DATA SECTION:
——

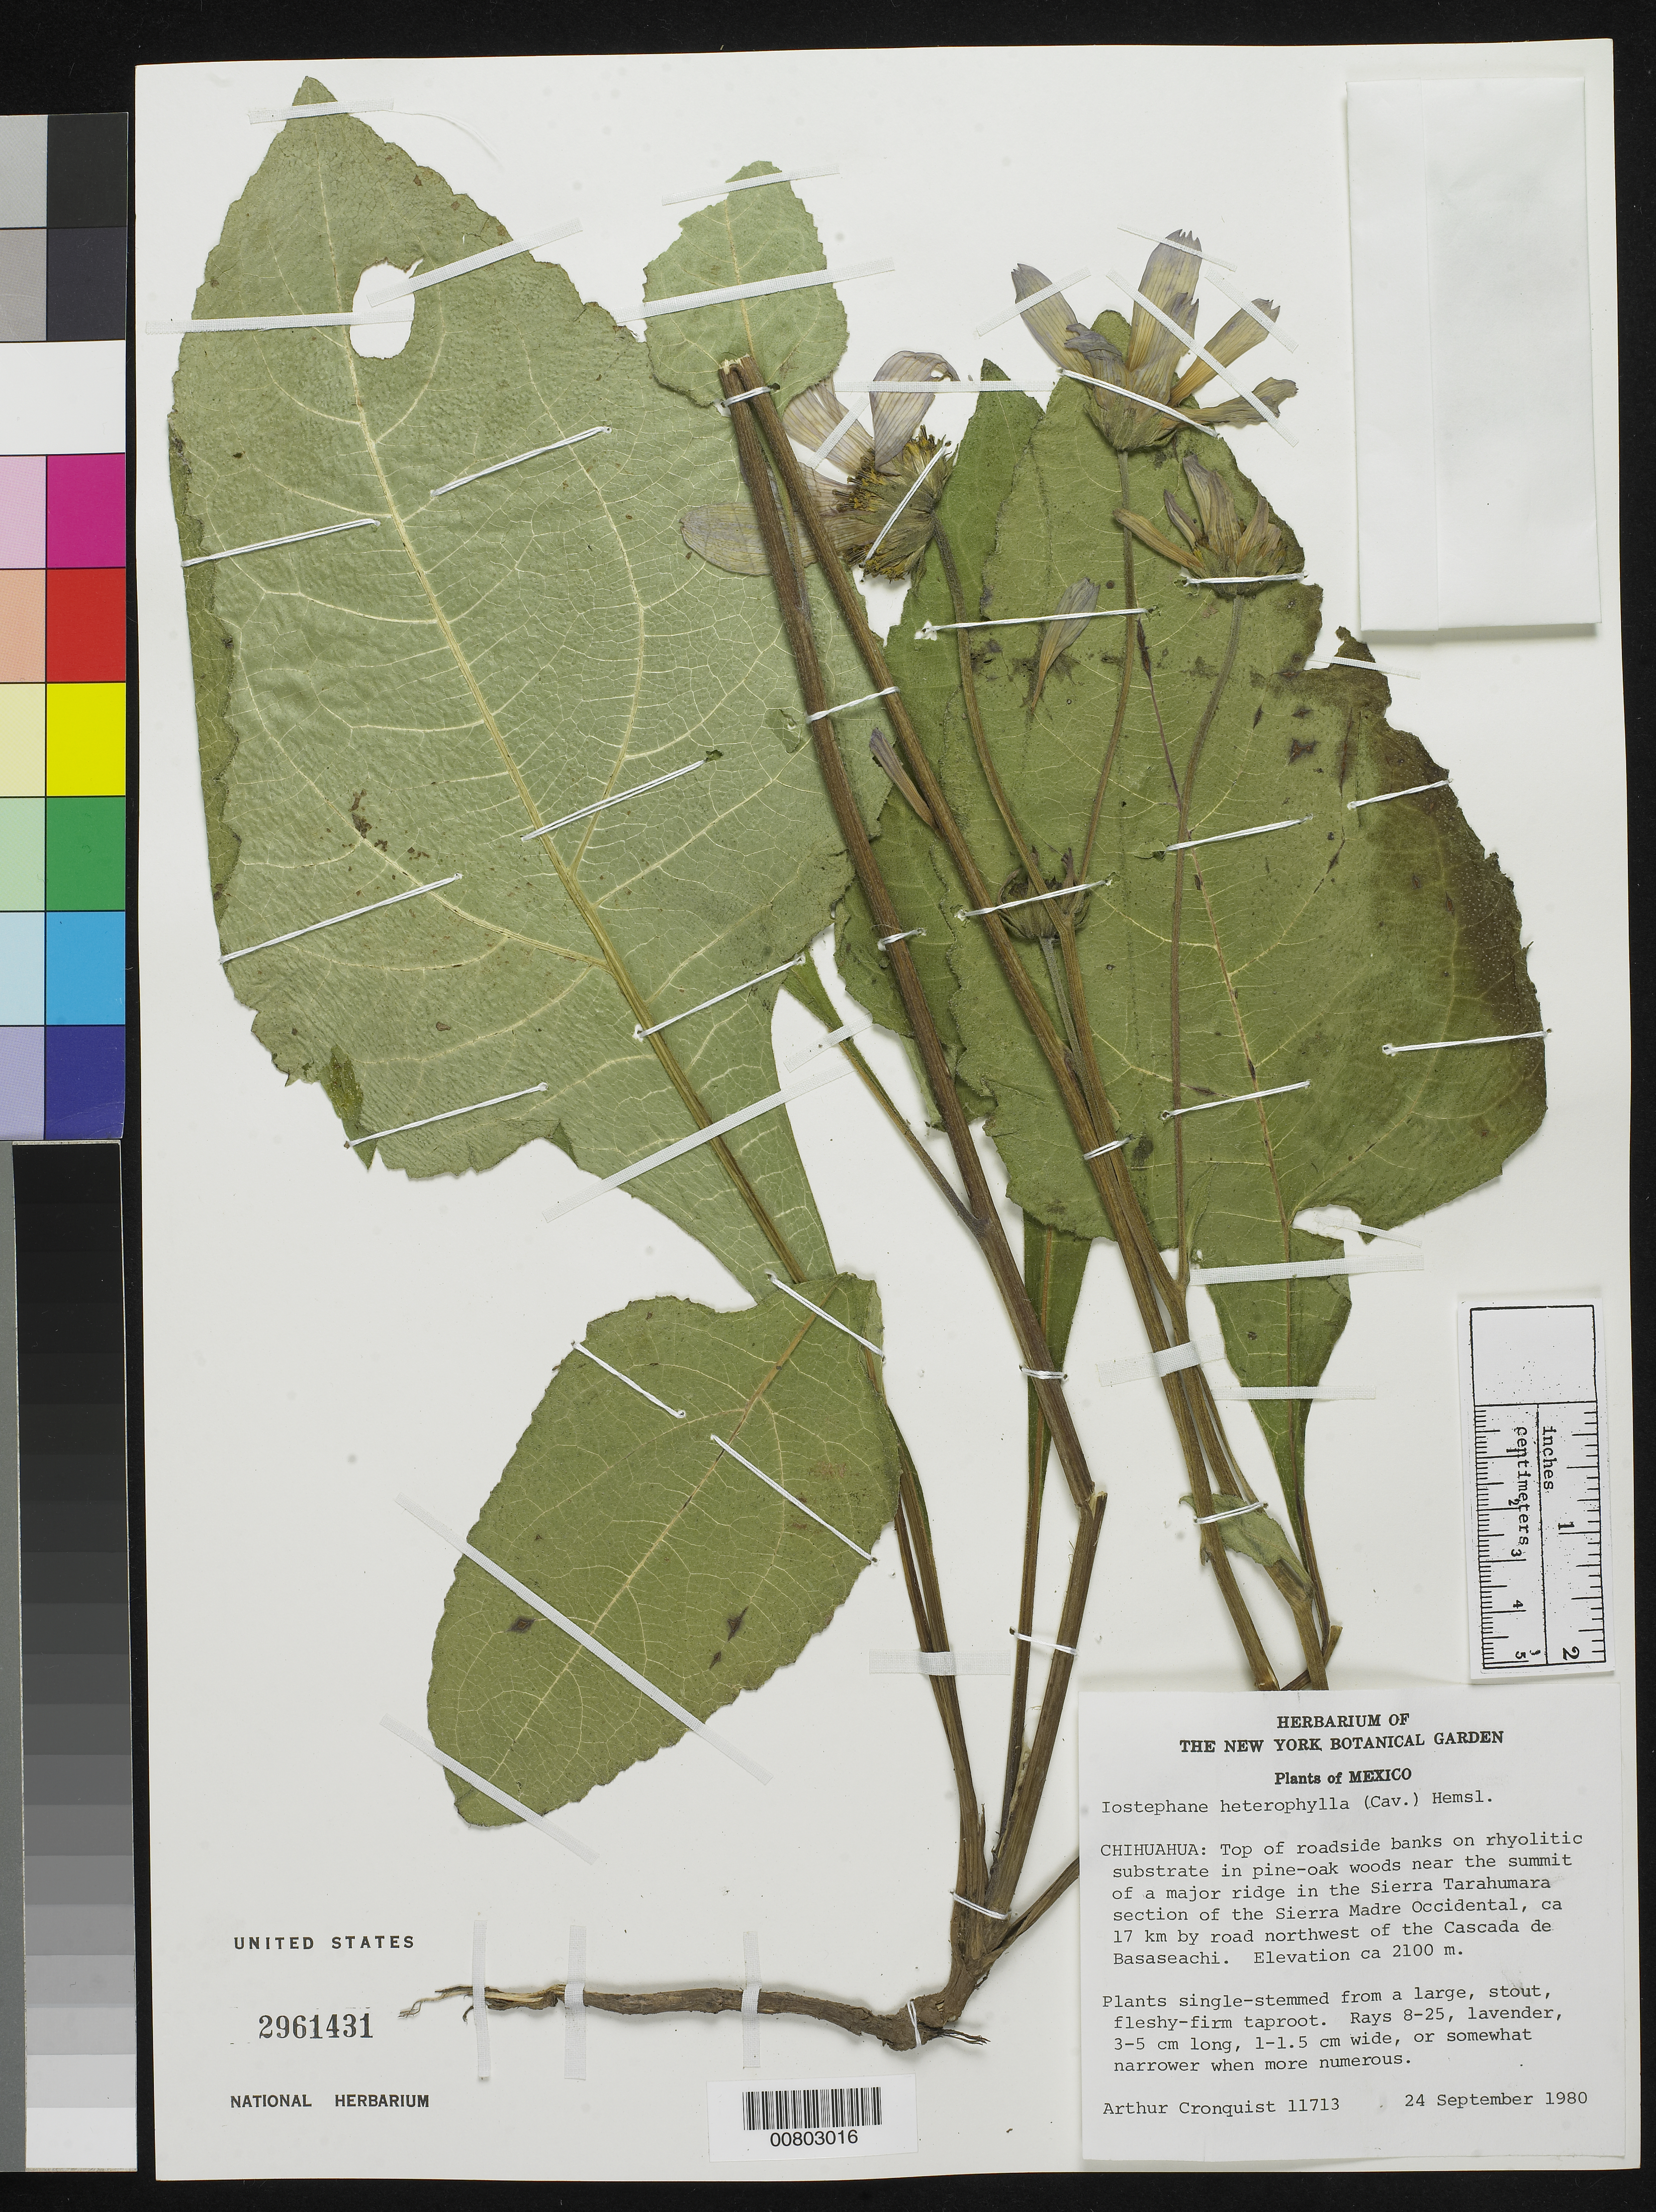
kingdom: Plantae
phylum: Tracheophyta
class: Magnoliopsida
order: Asterales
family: Asteraceae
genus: Iostephane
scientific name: Iostephane heterophylla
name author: (Cav.) Benth. ex Hemsl.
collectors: A. J. Cronquist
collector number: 11713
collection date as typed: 24 Sep 1980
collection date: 1980-09-24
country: Mexico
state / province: Chihuahua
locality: Sierra Madre Tarahumara section of the Sierra Madre Occidental, ca 17 KM by road northwest of the Cascada Basaseachic, Chihuahua.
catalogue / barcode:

——

Please give the listing again with each "collection date" switched to "date collected", changing nothing else and leaving out the pictures.

kingdom: Plantae
phylum: Tracheophyta
class: Magnoliopsida
order: Asterales
family: Asteraceae
genus: Iostephane
scientific name: Iostephane heterophylla
name author: (Cav.) Benth. ex Hemsl.
collectors: A. J. Cronquist
collector number: 11713
date collected as typed: 24 Sep 1980
date collected: 1980-09-24
country: Mexico
state / province: Chihuahua
locality: Sierra Madre Tarahumara section of the Sierra Madre Occidental, ca 17 KM by road northwest of the Cascada Basaseachic, Chihuahua.
catalogue / barcode:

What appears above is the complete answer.